In my experience, math texts usually come in two basic varieties: theory-oriented texts that develop a topic in detail providing lots of proofs along the way, and problem-oriented texts that give a large number of practice problems and just enough theory to work them. This text doesn't fall into either category. Instead it is a book that outlines a conceptual approach to the solution of inverse problems and provides a rich heuristic understanding of the topic.
Billed as a reference manual for researchers or as a text for undergraduate and graduate students, this is one of those rare books that is extremely useful to the right sort of audience: those who can benefit from the trade secrets and insights divulged to them from an advisor or expert colleague. The author not only provides techniques but also the intuitive principles for the proper use of those techniques. This book could well be used in a course for advanced students who have a good background in multivariable calculus, linear algebra, and probability.

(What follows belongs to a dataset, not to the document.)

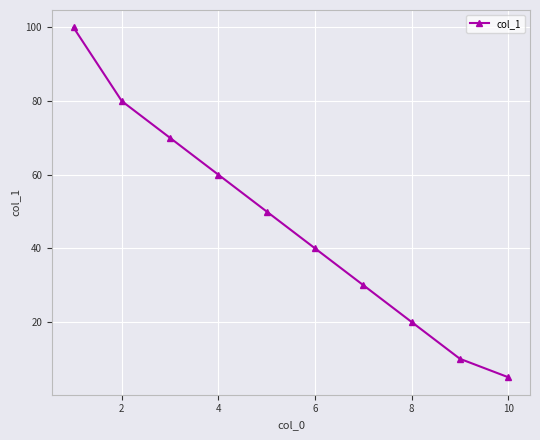

What is the minimum value shown in the chart?

5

The entire book is written with a particular thematic goal in mind: considering the solution to an inverse problem to be a probability distribution in the space of possible parameters. The enlightening exposition provides a persuasive argument for such an approach in practical problems. This presentation provides a general conceptual framework for understanding inverse problems, which by their very nature have problematic (usually, non-unique) solutions. The statistical approach sidesteps many of the difficult aspects of defining a solution, while retaining and even highlighting all the information that can be extracted from a given situation.
While many techniques are discussed, this is not a text with endless assignments for learning and refining one's technique. In fact, this book contains no problem sets whatsoever. Rather, each chapter contains plentiful examples that amplify the message of the text and demonstrate the techniques in action. The last chapter is a true pearl, being nothing other than a list of problems together with well explained solutions, where all the themes are brought to bear.
Finally, the layout of the book is quite good. Formulas are easy to read and the figures are helpful, well placed and usefully commented. The organization of the chapters is well planned and executed. While not itself proof oriented, the text provides an extensive bibliography for those who would like to investigate other topics in more depth. All in all a very good book, and one that I thoroughly enjoyed reading and working through.
Paul Phillips is Associate Professor of Mathematics at the University of Dallas.